The sound of the baby’s cries were muted through the window of the truck and it didn’t take long before they stopped altogether. As I pulled out the plastic and foam surrounding the car seat, I wondered how the hell Cecilia had gotten herself mixed up in a home invasion and homicide. None of it made sense. She didn’t live in the mansion we’d found her in, but she’d been hiding in the nursery. From what I understood, and I assumed Cecilia would have mentioned it, we hadn’t left a child behind. Had she been staying there? That didn’t really make sense, either—people didn’t fully furnish a nursery for their friend’s kid. And who the hell were those people, anyway? Friends, maybe, but not the type I would have pictured Cecilia hanging out with. They were fancy wine and dinner parties, and unless things had changed a hell of a lot, Cecilia was more of a good beer and bonfires type.
I jerked my head up as she opened the door again and turned to sit sideways, her feet braced on the edge of the floorboard.
“Thank you,” she said. “Again. I swear, by the end of this, I’ll owe you so much that I’ll never be able to repay you.”
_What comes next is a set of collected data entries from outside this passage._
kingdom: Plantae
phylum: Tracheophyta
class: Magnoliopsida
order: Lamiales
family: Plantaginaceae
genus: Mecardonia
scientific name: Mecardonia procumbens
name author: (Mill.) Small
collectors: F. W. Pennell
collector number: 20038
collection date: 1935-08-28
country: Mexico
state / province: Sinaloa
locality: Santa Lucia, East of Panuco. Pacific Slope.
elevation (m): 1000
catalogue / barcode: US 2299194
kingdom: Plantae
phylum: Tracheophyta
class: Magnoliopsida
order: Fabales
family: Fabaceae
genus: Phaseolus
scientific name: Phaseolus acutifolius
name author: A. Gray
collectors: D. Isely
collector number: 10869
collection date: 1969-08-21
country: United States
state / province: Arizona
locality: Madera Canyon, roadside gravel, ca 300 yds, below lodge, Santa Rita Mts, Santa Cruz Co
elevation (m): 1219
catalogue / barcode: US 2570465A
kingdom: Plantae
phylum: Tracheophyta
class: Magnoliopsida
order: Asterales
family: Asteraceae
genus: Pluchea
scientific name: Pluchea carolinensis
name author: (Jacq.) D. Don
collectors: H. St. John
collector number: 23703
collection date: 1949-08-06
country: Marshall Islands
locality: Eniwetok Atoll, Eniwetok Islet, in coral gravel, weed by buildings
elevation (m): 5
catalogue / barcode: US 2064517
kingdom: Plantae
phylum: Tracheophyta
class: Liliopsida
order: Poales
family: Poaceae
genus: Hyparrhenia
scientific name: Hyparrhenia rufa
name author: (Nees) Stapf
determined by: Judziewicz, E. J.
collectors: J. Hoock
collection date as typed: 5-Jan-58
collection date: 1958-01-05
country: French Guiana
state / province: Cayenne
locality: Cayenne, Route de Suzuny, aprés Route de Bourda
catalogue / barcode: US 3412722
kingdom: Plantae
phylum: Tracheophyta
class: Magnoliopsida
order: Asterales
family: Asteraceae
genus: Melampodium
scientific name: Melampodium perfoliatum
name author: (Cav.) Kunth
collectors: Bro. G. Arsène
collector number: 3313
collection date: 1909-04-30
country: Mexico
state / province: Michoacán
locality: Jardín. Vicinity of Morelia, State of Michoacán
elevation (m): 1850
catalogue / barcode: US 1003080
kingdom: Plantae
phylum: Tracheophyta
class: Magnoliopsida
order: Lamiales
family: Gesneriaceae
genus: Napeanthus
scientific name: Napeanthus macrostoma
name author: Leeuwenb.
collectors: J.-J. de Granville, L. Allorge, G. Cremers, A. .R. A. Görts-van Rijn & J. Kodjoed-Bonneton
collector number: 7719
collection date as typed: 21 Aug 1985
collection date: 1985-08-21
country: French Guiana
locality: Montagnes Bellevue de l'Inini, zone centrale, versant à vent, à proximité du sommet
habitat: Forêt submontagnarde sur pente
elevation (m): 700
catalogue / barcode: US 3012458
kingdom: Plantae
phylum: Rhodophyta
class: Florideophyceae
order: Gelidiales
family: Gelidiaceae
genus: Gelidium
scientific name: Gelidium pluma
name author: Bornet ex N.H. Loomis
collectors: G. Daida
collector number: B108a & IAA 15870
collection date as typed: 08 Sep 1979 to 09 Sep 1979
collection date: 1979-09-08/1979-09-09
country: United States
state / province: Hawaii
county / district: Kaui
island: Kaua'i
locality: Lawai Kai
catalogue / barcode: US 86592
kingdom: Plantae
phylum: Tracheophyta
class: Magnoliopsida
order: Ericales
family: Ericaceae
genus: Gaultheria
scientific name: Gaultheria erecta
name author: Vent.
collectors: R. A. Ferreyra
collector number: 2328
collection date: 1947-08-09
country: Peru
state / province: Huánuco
“You don’t owe me shit,” I countered as I worked on the seat. I grimaced as thoughts of just how she could repay me flashed in my mind. Jesus, I was an asshole.
“I don’t know what I would’ve done if you guys hadn’t shown up,” she said quietly.
“He was leavin’ when we got there,” I reminded her. “You would’ve been okay.”
“Maybe.” She was silent for a while. “I probably would’ve been trapped in that closet until my parents got there tomorrow. I wouldn’t have taken the chance to get out.”
“Yeah, you would’ve.”
“No,” she said, letting out a humorless laugh. “I wouldn’t have. I would have stayed in there like a scared little frozen rabbit, too afraid to move.”
The words were familiar, but it took me a minute to place where I’d heard them before. When I remembered, it felt like I’d been punched in the gut.
“Cec,” I said, straightening up to look at her.
“You know it’s true,” she said with a shrug.
“It wasn’t true then, and it isn’t true now,” I replied firmly. How many times had we had this conversation? A hundred? A thousand? How many times had I argued that she wasn’t a fucking coward for taking cover when she was being shot at? That she’d done exactly the right thing?
“Thank you,” she said again.
“Stop fuckin’ thankin’ me,” I snapped, the words sounding different after I knew where her head was at.
“None of this feels real,” she said after a moment. “I know at some point it’s going to hit me, but I don’t think it has yet.”
“That’s normal,” I replied, opening the back door so I could install the seat. “Shock’s a funny thing.”
“You think I’m in shock?” she asked.
“You’ve been through a lot tonight,” I said. Why the hell did they make these things so hard to fucking install? “Hopefully, that shit won’t sink in until you’ve got your people around you to carry some of the weight.”